Tommy Hilfiger’s Xplore line of smart clothing is … not so smart after all

It’s 2018, and we have lost sight of the definition of “smart.” Or at least, Tommy Hilfiger has. The fashion brand is the latest to offer so-called smart connected clothing, but rather than designing apparel that will track your heart rate, control your music, or offer navigational assistance like say, Levi’s smart jacket, Tommy Hilfiger’s clothes will reward you for … buying Tommy Hilfiger clothes. Someone send help.
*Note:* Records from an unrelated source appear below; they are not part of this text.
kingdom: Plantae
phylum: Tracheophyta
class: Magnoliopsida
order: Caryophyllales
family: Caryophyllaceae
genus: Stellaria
The new Tommy Jeans Xplore garment line leverages embedded Bluetooth smart tags (which really could be used for cool, useful things!) to provide “one-of-a-kind rewards and experiences” to customers. The idea is that the more often you wear the clothes, the more points you’ll be able to earn. Think of it as Tommy’s thank you for being a brand ambassador — or rather, Tommy’s bribe to get you to exclusively wear their clothing.

Tommy’s new Xplore line spans both women’s and men’s collections, and also boasts a few unisex offerings. Currently, it’s available only in the United States both via Tommy Hilfiger’s website and the company’s flagship store located on 5th Avenue in New York City.

If you’re curious about just what Tommy wants to pay you to wear, the clothing options do seem pretty extensive, so at least you won’t be recycling the same outfits over and over again in hopes of earning those points. The line includes T-shirts, sweatshirts, hoodies, jeans, jackets, caps, and bags, all of which pair with the Tommy Jeans Xplore iOS app via Bluetooth. Once you’ve paired these clothes, you’ll be prompted to take part in challenges in order to garner points. Well, “challenges” is a strong word. You’ll be rewarded for wearing the clothes as often as possible, or for finding heart-shaped Tommy icons within the app’s map. I guess that’s fitness oriented?

Points you earn can then be turned into rewards like gift cards, signed merchandise, and items from the Tommy Hilfiger archives, to name a few, the company notes.

It’s unclear exactly how successful this program will be, especially since it seems to cater almost exclusively to Tommy super fans who really want to wear a lot of the brand’s clothes all the time. But hey, if it works, it could open up a whole new world for brands looking to add the word “smart” into their marketing materials.